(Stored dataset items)
• • • • • • •
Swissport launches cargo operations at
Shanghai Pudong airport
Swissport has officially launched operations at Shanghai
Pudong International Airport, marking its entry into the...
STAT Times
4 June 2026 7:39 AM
• • • • • • •
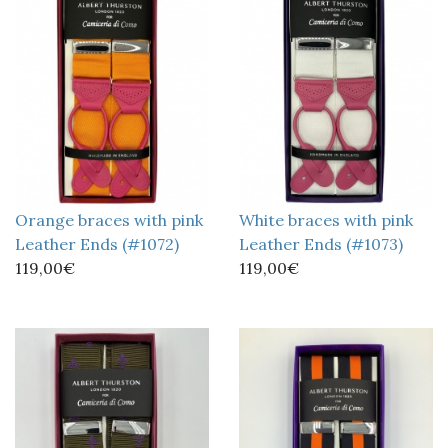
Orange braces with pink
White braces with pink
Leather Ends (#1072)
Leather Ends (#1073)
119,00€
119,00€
• • • • • • •
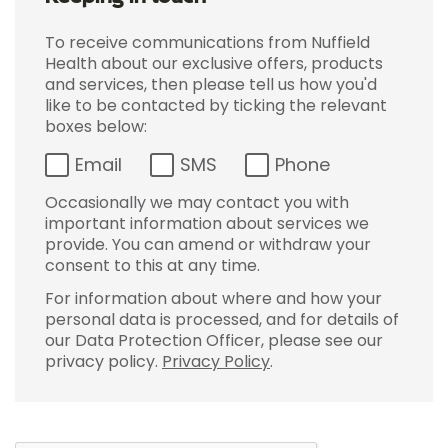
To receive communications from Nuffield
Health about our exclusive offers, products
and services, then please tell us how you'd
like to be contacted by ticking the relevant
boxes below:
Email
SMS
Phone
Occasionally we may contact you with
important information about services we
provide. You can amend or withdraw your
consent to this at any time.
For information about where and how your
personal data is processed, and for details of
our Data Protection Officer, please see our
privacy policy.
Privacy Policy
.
• • • • • • •
## [What you need to do]
Pull together all lines from the data that mention the word "please".

## [Exercise response]
and services, then please tell us how you'd
our Data Protection Officer, please see our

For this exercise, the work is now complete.